Camera metadata records ::
------------------------------------------------------------

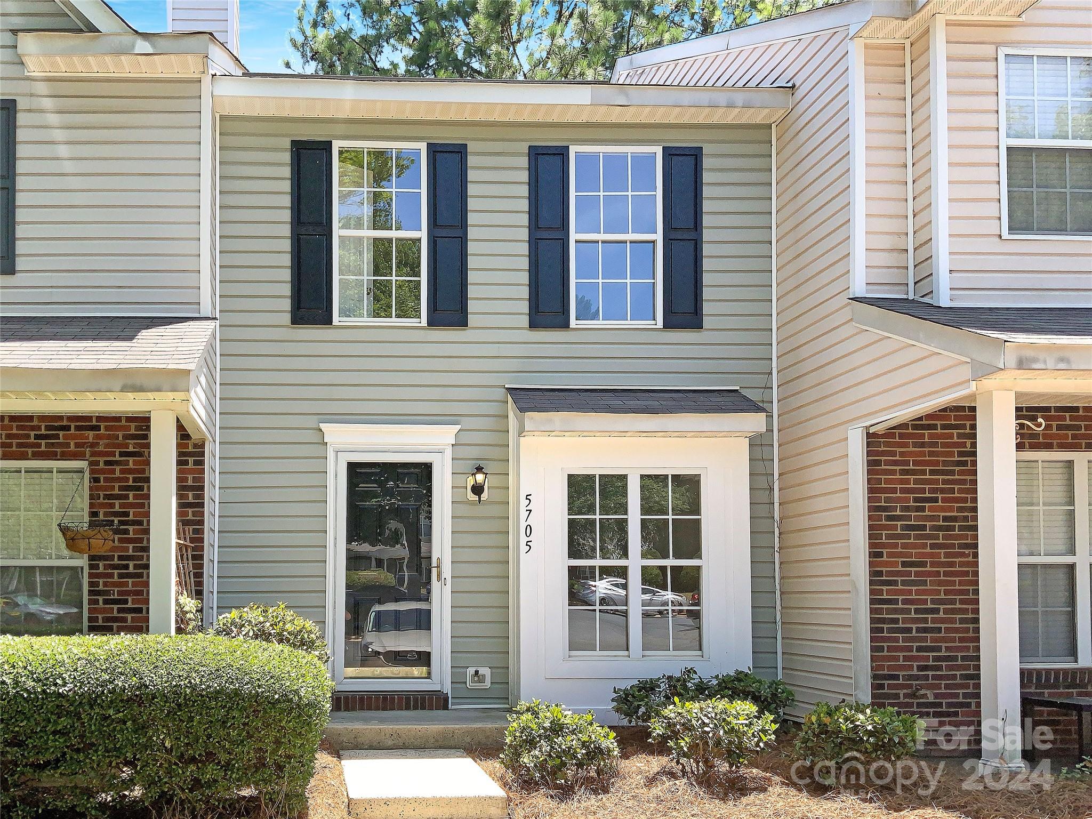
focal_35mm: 29
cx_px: 546
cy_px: 410
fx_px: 915
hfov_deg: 61.7
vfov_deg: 48.2
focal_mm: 3
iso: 16
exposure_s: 1/491
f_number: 1.8
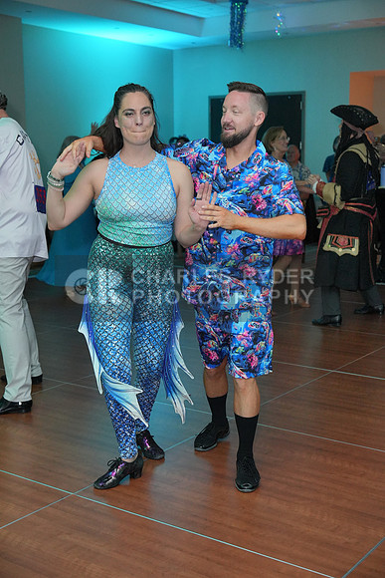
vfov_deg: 39.6
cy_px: 289
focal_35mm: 50
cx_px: 192
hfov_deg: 27.0
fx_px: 802
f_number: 4
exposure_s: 1/200
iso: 4000
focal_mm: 50
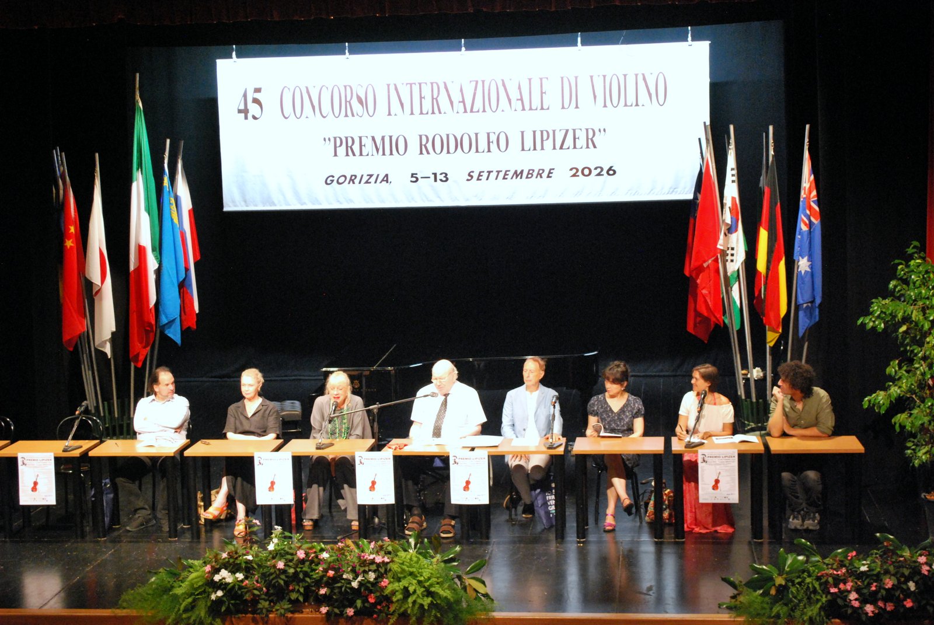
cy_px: 312
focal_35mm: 60
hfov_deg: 33.4
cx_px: 467
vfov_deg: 22.7
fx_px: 1558
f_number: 5.3
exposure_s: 1/30
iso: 1600
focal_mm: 40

------------------------------------------------------------

Directions ::
With the pictures removed, please retype each record exactly.

Solution for this problem ::
focal_35mm: 29
cx_px: 546
cy_px: 410
fx_px: 915
hfov_deg: 61.7
vfov_deg: 48.2
focal_mm: 3
iso: 16
exposure_s: 1/491
f_number: 1.8
vfov_deg: 39.6
cy_px: 289
focal_35mm: 50
cx_px: 192
hfov_deg: 27.0
fx_px: 802
f_number: 4
exposure_s: 1/200
iso: 4000
focal_mm: 50
cy_px: 312
focal_35mm: 60
hfov_deg: 33.4
cx_px: 467
vfov_deg: 22.7
fx_px: 1558
f_number: 5.3
exposure_s: 1/30
iso: 1600
focal_mm: 40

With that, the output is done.